The most curious anomalies exist. Women doctors, lecturers, teachers, clerks, telegraphists, business women, and those who administer their own estates, are denied by our enlightened and liberal-minded legislators the privilege of voting for parliamentary representation, thereby placing them on the same level as the pauper and the lunatic, who, I believe, are the only classes of unenfranchised male adults. Surely women who pay taxes might be considered capable of voting for the legislators of their country.
I had heard and read a good deal of Port Antonio, and intended visiting the place. Hearing some friends were going, I agreed to go with them.
We left Kingston at two in the afternoon, and should have reached Port Antonio at six in the evening, in good time for dinner, intending to take either a moonlight stroll or drive afterwards.
The first part of the journey occurred without mishap. We were just half-way, and it was after four o’clock, when, apparently, we were making an extra long stay at a station. Several passengers grumbled, peered out, then discovered something had gone wrong with the works. This is of such everyday occurrence that nobody seemed alarmed. In a few moments we learnt, quite casually, that a luggage train was derailed in a tunnel 200 yards ahead, and as it was a single line to Port Antonio, we should probably wait some time before we could proceed.

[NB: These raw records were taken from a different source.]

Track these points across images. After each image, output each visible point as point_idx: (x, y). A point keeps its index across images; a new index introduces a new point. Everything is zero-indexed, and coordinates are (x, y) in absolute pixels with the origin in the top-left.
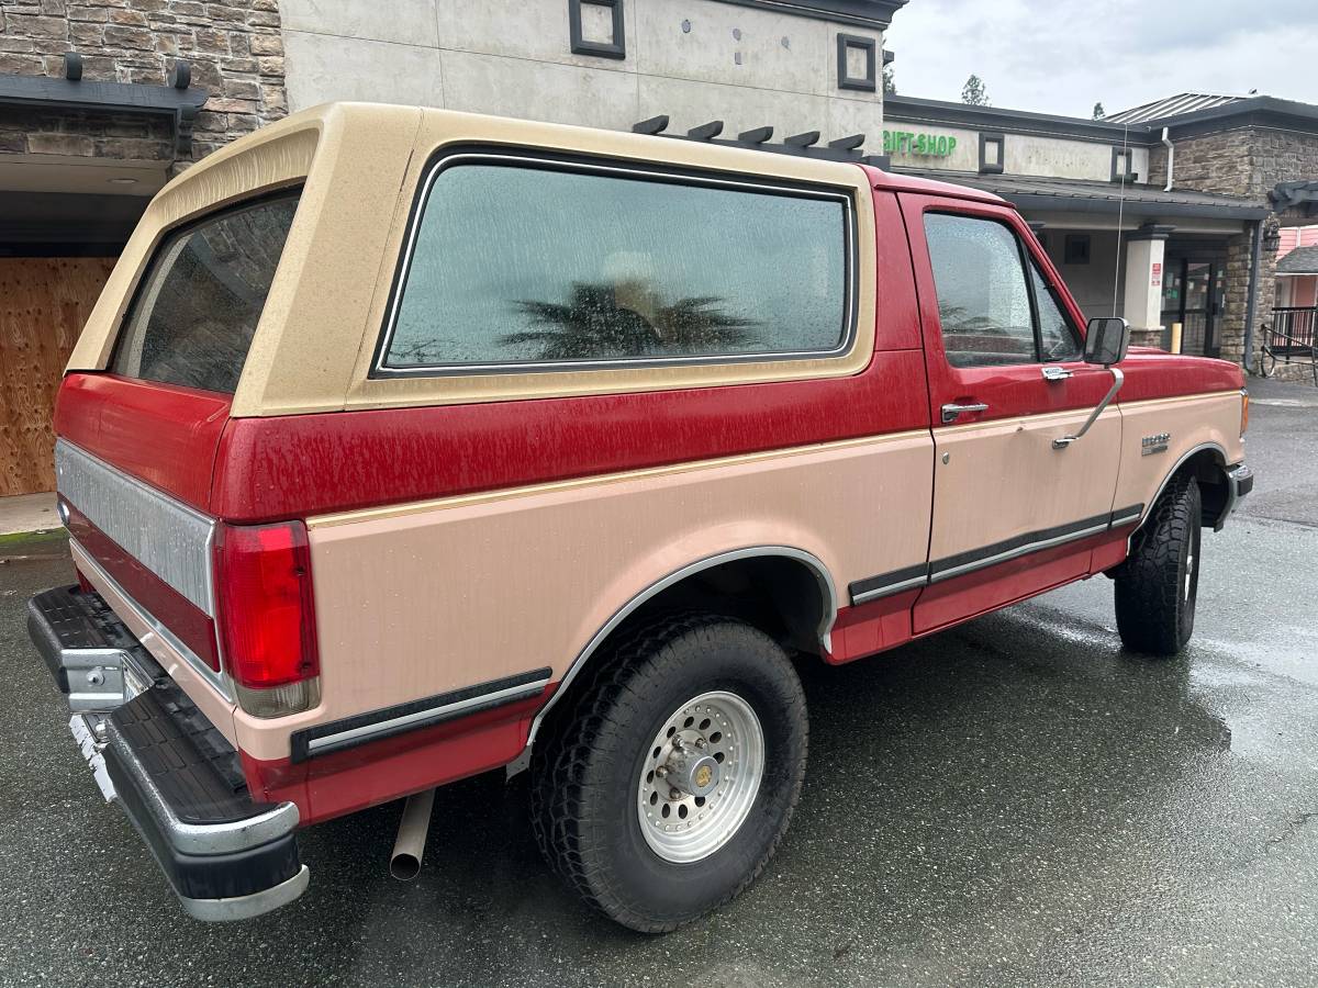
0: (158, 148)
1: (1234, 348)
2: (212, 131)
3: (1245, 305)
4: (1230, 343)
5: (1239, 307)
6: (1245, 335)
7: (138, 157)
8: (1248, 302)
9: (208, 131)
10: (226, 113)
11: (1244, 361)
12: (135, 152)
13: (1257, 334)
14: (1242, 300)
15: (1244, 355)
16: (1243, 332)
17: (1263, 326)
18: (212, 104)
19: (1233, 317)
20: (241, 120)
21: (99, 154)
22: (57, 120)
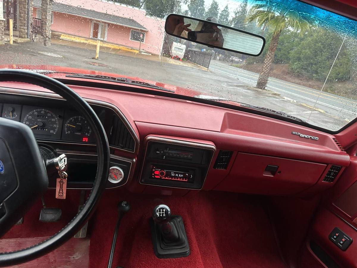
1: (23, 30)
3: (26, 15)
4: (22, 28)
5: (24, 16)
6: (27, 26)
8: (27, 14)
11: (27, 35)
13: (30, 26)
14: (25, 13)
15: (27, 33)
16: (26, 25)
17: (31, 24)
19: (23, 19)
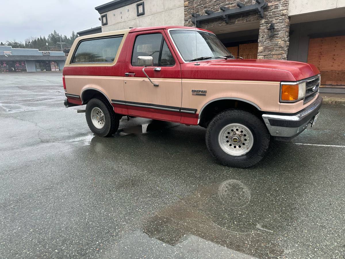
0: (257, 17)
2: (269, 11)
7: (253, 20)
9: (268, 11)
10: (273, 6)
12: (253, 19)
18: (269, 4)
20: (275, 6)
21: (247, 21)
22: (241, 16)
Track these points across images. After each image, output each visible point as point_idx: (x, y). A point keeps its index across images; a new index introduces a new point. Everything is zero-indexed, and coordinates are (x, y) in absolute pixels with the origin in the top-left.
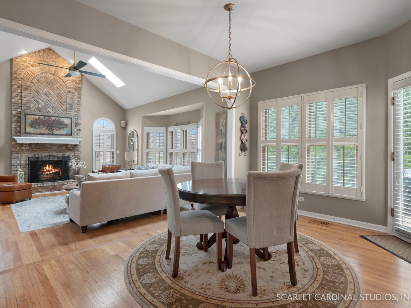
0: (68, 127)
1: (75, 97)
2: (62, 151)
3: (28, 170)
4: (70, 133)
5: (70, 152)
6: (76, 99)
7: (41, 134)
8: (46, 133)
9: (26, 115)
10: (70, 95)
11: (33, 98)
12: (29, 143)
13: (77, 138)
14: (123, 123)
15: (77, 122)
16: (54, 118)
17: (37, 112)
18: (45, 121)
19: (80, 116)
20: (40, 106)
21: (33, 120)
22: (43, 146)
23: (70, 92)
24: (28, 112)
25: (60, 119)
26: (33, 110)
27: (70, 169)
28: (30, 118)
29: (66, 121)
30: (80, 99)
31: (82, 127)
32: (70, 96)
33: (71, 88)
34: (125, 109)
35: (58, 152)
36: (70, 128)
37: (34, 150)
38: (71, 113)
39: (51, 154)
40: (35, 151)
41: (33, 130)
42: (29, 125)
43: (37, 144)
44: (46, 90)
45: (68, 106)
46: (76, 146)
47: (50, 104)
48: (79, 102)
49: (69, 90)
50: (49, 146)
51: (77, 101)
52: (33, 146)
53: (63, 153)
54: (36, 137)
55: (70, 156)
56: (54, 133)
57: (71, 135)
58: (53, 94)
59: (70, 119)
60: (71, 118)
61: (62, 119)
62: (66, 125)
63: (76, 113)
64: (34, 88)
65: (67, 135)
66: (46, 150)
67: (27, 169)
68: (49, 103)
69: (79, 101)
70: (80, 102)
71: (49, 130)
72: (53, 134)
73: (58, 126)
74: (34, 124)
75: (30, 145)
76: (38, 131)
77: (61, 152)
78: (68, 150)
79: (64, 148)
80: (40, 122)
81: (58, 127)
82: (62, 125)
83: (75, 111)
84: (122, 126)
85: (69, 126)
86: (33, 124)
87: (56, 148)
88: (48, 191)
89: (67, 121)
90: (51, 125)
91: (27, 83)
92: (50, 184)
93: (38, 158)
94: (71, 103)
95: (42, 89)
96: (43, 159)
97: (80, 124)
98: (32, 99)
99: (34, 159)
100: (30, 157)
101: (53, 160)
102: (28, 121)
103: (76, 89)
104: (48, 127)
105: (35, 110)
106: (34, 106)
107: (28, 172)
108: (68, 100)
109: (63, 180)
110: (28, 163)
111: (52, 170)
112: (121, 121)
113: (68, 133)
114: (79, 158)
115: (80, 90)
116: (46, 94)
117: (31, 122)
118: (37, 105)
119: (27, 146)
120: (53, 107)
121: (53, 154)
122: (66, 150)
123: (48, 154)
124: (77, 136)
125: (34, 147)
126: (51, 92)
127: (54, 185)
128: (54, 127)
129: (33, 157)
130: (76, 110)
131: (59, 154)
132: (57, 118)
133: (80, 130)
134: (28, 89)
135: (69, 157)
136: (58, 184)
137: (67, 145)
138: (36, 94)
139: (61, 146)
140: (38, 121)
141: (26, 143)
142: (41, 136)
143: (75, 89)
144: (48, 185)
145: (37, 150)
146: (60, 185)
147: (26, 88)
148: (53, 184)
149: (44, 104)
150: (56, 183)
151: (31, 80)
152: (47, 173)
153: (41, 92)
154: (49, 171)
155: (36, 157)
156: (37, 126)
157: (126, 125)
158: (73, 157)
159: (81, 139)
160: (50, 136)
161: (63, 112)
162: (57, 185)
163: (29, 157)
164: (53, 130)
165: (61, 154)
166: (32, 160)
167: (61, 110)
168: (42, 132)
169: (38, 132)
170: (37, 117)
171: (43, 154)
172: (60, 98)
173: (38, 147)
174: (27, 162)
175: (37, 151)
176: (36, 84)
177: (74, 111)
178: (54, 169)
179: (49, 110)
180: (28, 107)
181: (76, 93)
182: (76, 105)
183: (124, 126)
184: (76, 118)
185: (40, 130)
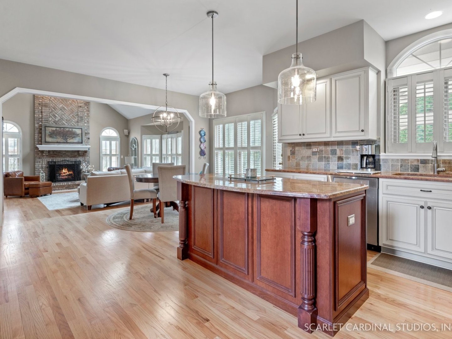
0: (79, 136)
1: (85, 111)
2: (75, 157)
3: (48, 172)
4: (81, 141)
5: (81, 157)
6: (86, 112)
7: (57, 143)
8: (61, 142)
9: (46, 128)
10: (80, 109)
11: (51, 113)
12: (48, 150)
13: (86, 145)
14: (126, 131)
15: (86, 132)
16: (68, 129)
17: (54, 125)
18: (60, 131)
19: (89, 126)
20: (57, 120)
21: (51, 131)
22: (59, 152)
23: (80, 107)
24: (48, 125)
25: (72, 130)
26: (51, 123)
27: (81, 171)
28: (49, 130)
29: (77, 131)
30: (88, 112)
31: (91, 136)
32: (80, 110)
33: (81, 103)
34: (128, 119)
35: (71, 157)
36: (81, 137)
37: (52, 156)
38: (81, 124)
39: (66, 159)
40: (53, 157)
41: (51, 139)
42: (48, 136)
43: (55, 151)
44: (61, 106)
45: (79, 118)
46: (86, 152)
47: (65, 117)
48: (88, 115)
49: (80, 105)
50: (64, 153)
51: (86, 114)
52: (51, 153)
53: (76, 158)
54: (54, 145)
55: (81, 161)
56: (68, 141)
57: (82, 143)
58: (66, 109)
59: (81, 130)
60: (82, 129)
61: (74, 130)
62: (78, 135)
63: (86, 124)
64: (51, 105)
65: (78, 143)
66: (62, 156)
67: (47, 171)
68: (64, 116)
69: (88, 114)
70: (89, 115)
71: (64, 139)
72: (67, 143)
73: (71, 135)
74: (52, 135)
75: (49, 151)
76: (54, 140)
77: (74, 157)
78: (79, 155)
79: (76, 154)
80: (57, 133)
81: (71, 137)
82: (74, 135)
83: (85, 123)
84: (125, 134)
85: (80, 135)
86: (51, 134)
87: (69, 154)
88: (64, 189)
89: (78, 131)
90: (65, 135)
91: (46, 101)
92: (66, 184)
93: (55, 162)
94: (81, 116)
95: (58, 106)
96: (59, 164)
97: (89, 133)
98: (50, 114)
99: (53, 163)
100: (49, 162)
101: (67, 164)
102: (47, 132)
103: (86, 104)
104: (63, 137)
105: (53, 123)
106: (51, 120)
107: (48, 174)
108: (79, 113)
109: (75, 181)
110: (48, 166)
111: (67, 173)
112: (125, 130)
113: (79, 141)
114: (89, 162)
115: (89, 104)
116: (61, 110)
117: (50, 133)
118: (54, 119)
119: (47, 152)
120: (67, 120)
121: (68, 159)
122: (78, 156)
123: (64, 159)
124: (87, 143)
125: (52, 154)
126: (65, 107)
127: (69, 185)
128: (68, 136)
129: (51, 162)
130: (86, 121)
131: (72, 159)
132: (70, 129)
133: (89, 139)
134: (47, 106)
135: (80, 161)
136: (72, 184)
137: (78, 151)
138: (53, 109)
139: (73, 153)
140: (55, 132)
141: (46, 150)
142: (57, 144)
143: (84, 104)
144: (63, 184)
145: (55, 155)
146: (73, 184)
147: (46, 106)
148: (68, 184)
149: (59, 118)
150: (70, 183)
151: (49, 98)
152: (64, 174)
153: (58, 108)
155: (54, 162)
156: (55, 136)
157: (129, 133)
158: (84, 162)
159: (90, 146)
160: (65, 144)
161: (75, 124)
162: (71, 184)
163: (48, 162)
164: (67, 139)
165: (74, 159)
166: (50, 164)
167: (73, 122)
168: (59, 141)
169: (55, 141)
170: (54, 129)
171: (59, 159)
172: (72, 112)
173: (56, 154)
174: (47, 166)
175: (54, 156)
176: (53, 102)
177: (84, 122)
179: (64, 122)
180: (47, 121)
181: (86, 107)
182: (86, 118)
183: (127, 134)
184: (86, 128)
185: (57, 139)
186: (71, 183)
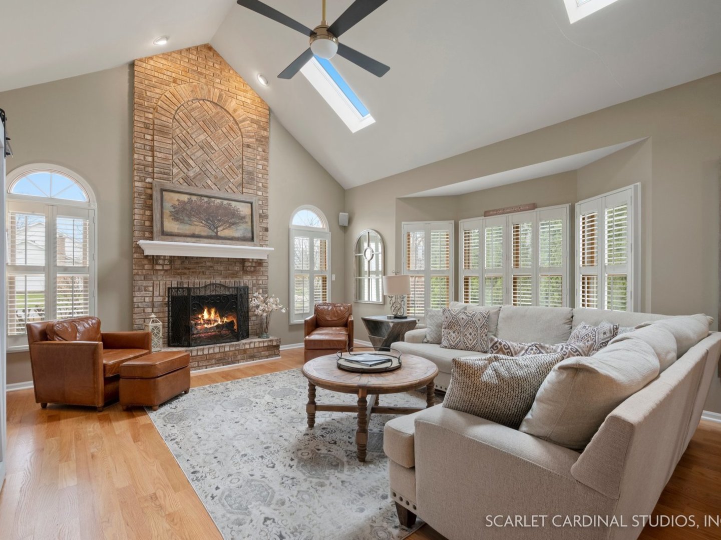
0: (246, 222)
1: (258, 158)
2: (234, 275)
3: (168, 317)
4: (250, 235)
5: (249, 277)
6: (260, 162)
7: (193, 236)
8: (203, 234)
9: (164, 193)
10: (248, 153)
11: (175, 154)
12: (171, 257)
13: (261, 246)
14: (343, 216)
15: (261, 212)
16: (219, 201)
17: (185, 187)
18: (201, 206)
19: (266, 199)
20: (191, 174)
21: (177, 203)
22: (197, 263)
23: (248, 146)
24: (168, 185)
25: (230, 205)
26: (177, 183)
27: (250, 313)
28: (172, 199)
29: (241, 209)
30: (266, 163)
31: (271, 223)
32: (249, 155)
33: (251, 137)
34: (346, 189)
35: (226, 277)
36: (250, 224)
37: (179, 271)
38: (251, 191)
39: (213, 281)
40: (181, 274)
41: (177, 226)
42: (170, 216)
43: (186, 257)
44: (202, 137)
45: (245, 176)
46: (260, 263)
47: (210, 170)
48: (265, 170)
49: (246, 140)
50: (209, 264)
51: (260, 167)
52: (178, 263)
53: (237, 280)
54: (184, 242)
55: (249, 286)
56: (219, 234)
57: (252, 239)
58: (216, 148)
59: (250, 205)
60: (251, 203)
61: (233, 204)
62: (243, 218)
63: (260, 193)
64: (178, 131)
65: (243, 239)
66: (203, 273)
67: (167, 315)
68: (208, 167)
69: (265, 168)
70: (268, 168)
71: (210, 228)
72: (217, 237)
73: (226, 219)
74: (179, 213)
75: (172, 259)
76: (186, 229)
77: (232, 277)
78: (245, 271)
79: (237, 268)
80: (192, 208)
81: (227, 222)
82: (233, 218)
83: (259, 189)
84: (340, 224)
85: (248, 220)
86: (177, 212)
87: (221, 268)
88: (212, 365)
89: (244, 210)
90: (212, 217)
91: (164, 118)
92: (217, 350)
93: (189, 289)
94: (250, 169)
95: (194, 136)
96: (198, 293)
97: (266, 217)
98: (174, 157)
99: (180, 293)
100: (172, 288)
101: (219, 296)
102: (168, 206)
103: (260, 141)
104: (207, 221)
105: (181, 181)
106: (178, 174)
107: (169, 322)
108: (245, 163)
109: (238, 340)
110: (169, 301)
111: (216, 321)
112: (341, 213)
113: (245, 235)
114: (265, 291)
115: (267, 143)
116: (202, 148)
117: (174, 208)
118: (186, 171)
119: (166, 262)
120: (216, 178)
121: (218, 280)
122: (241, 273)
123: (208, 282)
124: (263, 242)
125: (178, 266)
126: (212, 143)
127: (224, 352)
128: (219, 221)
129: (178, 288)
130: (260, 185)
131: (227, 281)
132: (225, 202)
133: (266, 230)
134: (167, 133)
135: (248, 288)
136: (231, 349)
137: (243, 261)
138: (183, 145)
139: (231, 265)
140: (188, 207)
141: (165, 256)
142: (194, 239)
143: (256, 139)
144: (211, 351)
145: (186, 271)
146: (235, 350)
147: (164, 131)
148: (222, 350)
149: (198, 170)
150: (227, 347)
151: (173, 112)
152: (206, 326)
153: (194, 143)
154: (209, 321)
155: (183, 288)
156: (186, 219)
157: (350, 221)
158: (255, 288)
159: (273, 249)
160: (213, 241)
161: (235, 190)
162: (230, 351)
163: (169, 288)
164: (217, 228)
165: (233, 281)
166: (175, 294)
167: (231, 185)
168: (197, 233)
169: (188, 232)
170: (185, 198)
171: (197, 281)
172: (229, 157)
173: (187, 266)
174: (167, 300)
175: (185, 274)
176: (183, 124)
177: (255, 187)
178: (221, 317)
179: (209, 183)
180: (167, 174)
181: (260, 149)
182: (260, 176)
183: (346, 224)
184: (260, 202)
185: (193, 227)
186: (230, 346)
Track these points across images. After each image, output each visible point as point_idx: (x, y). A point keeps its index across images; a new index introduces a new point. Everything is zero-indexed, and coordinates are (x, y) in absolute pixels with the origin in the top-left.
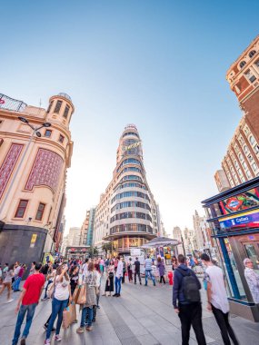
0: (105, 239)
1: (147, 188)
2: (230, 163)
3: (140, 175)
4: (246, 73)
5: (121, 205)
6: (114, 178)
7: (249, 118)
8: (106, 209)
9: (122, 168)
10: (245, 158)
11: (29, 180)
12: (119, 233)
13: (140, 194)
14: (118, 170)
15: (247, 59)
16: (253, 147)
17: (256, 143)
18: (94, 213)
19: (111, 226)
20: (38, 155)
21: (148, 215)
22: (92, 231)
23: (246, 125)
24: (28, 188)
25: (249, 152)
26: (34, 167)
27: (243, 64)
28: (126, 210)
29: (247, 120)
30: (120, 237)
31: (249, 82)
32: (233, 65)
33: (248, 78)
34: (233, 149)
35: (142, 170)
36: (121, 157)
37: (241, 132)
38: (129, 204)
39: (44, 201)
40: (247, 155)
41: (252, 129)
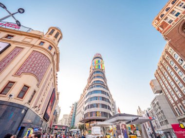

We must have waited at that God-forsaken spot nearly two hours. There was no inn or habitation where we could get as much as a cup of tea! We were then told to re-enter the train, which would take us to the entrance of the tunnel. We would have then to walk through to the other end, where a train was now waiting to take us to our destination. It was growing dark; the train crawled cautiously down a fairly steep incline, until both engines faced each other, only about 20 or 30 yards being left between them. The luggage was transferred, and we commenced our subterranean walk.
As we passed the derailed engine, which presented a slightly drunken aspect, the heat of the tunnel, combined with that from the roaring and steaming locomotive, was thoroughly appalling; at the same time the shouting of the officiate and the chattering of the blacks, who, laden with baggage, pushed past, made one think one had “struck” the direct road to the infernal regions. Only a narrow, stony footway between the rails and the wall of the tunnel made progress a matter of difficulty.
We were nearly exhausted when we once more emerged into the twilight. The train lingered at every stopping-place; it was dark, so we could not see the north coast. Instead of six, it was eleven at night when at last we lumbered into Port Antonio.
We had had neither bite nor sup since one o’clock, and were fairly famished. To add to our misfortunes, it was raining in torrents at Port Antonio; no conveyance was at the station. A messenger was promptly despatched to the hotel for a “bus.” In about twenty minutes a couple of buggies drove up in the darkness, and whirled us up a steep hill to the only establishment the town possesses, where we arrived nearly dead-beat with fatigue. We instantly clamoured for brandy, or whisky and soda, but found, to our dismay, that it was a temperance hotel! I fear we reviled the upholders of that noble cause, but there was nothing to be done but swallow cold, weak tea, and stay our hunger on the uninviting scraps of meat they brought us with much grumbling. Giving us any food at all was evidently a work of supererogation on their part. We represented that ours was an exceptional case, but it is well to learn that the American who intends to make dollars, and plenty of them, has no time for politeness, nor is there room in his policy for the milk of human kindness.
This was my introduction to the much-lauded American establishment known as the Tichfield Hotel, which I had heard spoken of as the best hotel in the island. It certainly is beautifully situated on a hill overlooking the harbour, and the fruit, which is lavishly set before the visitor at every meal, is quite a feature. The building is commodious, and cleanliness and comfort are decidedly not lacking.